2. Understand the candidate’s perspective and how to help them through it
When a candidate receives a counter-offer, the emotional weight is huge. They feel wanted. Validated. Maybe even guilty.
But unless money was the only issue, research and experience suggest counter-offers rarely deliver long-term satisfaction.
According to Robert Half, 58% of Australian employers report seeing more candidates accept counter-offers in the past year. Yet just 20% believe those counter-offers are effective for retention beyond the short term.
The Cornell University HR research brief What Are Best Practices Relating to Counter-Offers? found that only 16% of those who accepted felt better about their employer afterward. Most reported declining engagement or trust, and many still left within a year.
SHRM-based insights suggest over 50% of employees who accept a counter-offer end up leaving within six months. The number rises to 80% within a year in broader industry studies.
The Harvard Business Review outlines the hidden costs of counter-offers, not just financially, but in trust and perception. Once someone resigns, their psychological contract with the employer changes.
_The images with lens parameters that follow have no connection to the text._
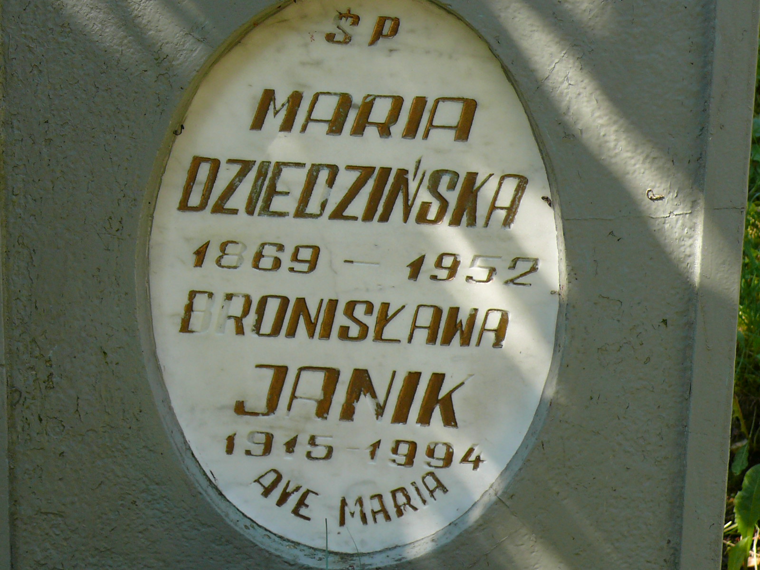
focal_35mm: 119
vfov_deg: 12.5
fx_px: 2613
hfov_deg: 16.6
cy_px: 285
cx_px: 380
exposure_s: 1/125
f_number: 3.6
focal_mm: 14.7
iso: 100
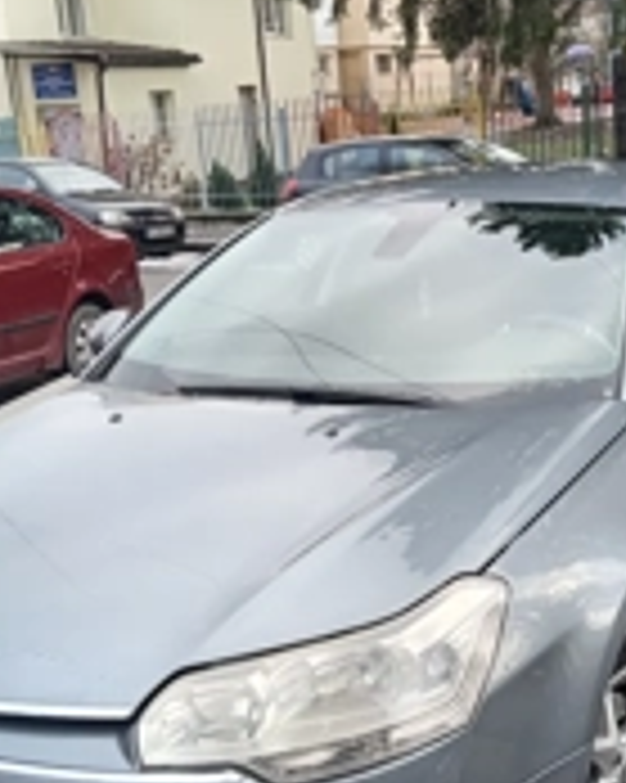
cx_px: 432
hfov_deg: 26.9
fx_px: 1298
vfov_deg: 33.5
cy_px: 468
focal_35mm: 56
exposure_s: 1/50
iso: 132
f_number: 1.8
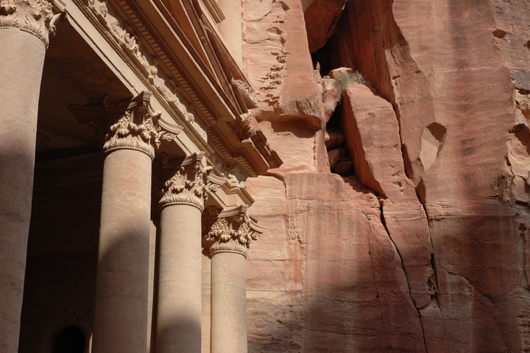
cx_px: 265
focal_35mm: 66
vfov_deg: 20.6
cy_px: 176
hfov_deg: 30.5
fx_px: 971
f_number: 10
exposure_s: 1/400
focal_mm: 44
They may be viewed differently by leadership or overlooked for future advancement.
So when you’re hiring, don’t just walk the candidate through your offer. Help them anticipate the headwind.
Here’s what they’ll need to ask themselves:
- Why did I consider leaving in the first place? Has that issue been addressed, or just covered over?
- Why did it take my resignation to be recognised or rewarded?
- Is this counter-offer a short-term fix or part of a longer-term change?
- What does the next 6–12 months really look like if I stay? Will I still trust my employer? Will they trust me?
- Does the new role excite me, or am I staying because it’s easier?
As the hiring manager, your role is not just to pitch, but to guide.
- Acknowledge their situation: “It’s flattering to be counter-offered. It shows your value. But let’s look at the bigger picture.”
- Compare depth, not just dollars: What leadership, scope, and momentum do you offer that their current role can’t match?
- Reaffirm their reason for exploring: Often they’ve already mentally left, remind them why.
The right nudge, the right conversation, the right roadmap, that’s how you help them make a long-term choice.
Final Word
If you’re going to play in the talent market today, you need to be thinking three moves ahead. Counter-offers aren’t rare, they’re expected. They’re part of the hiring journey now.
Whether you’re in-house HR, a DP, or a department head trying to hire that game-changing candidate, the reality is clear: it’s not over when they say yes. It’s over when they start, and stay.
Counter-offers complicate that path. But with the right prep, the right conversations, and a clear plan, you can win more often than you lose.
And if you’re a candidate? The same applies. Think about where you want to be, not just what you want to earn.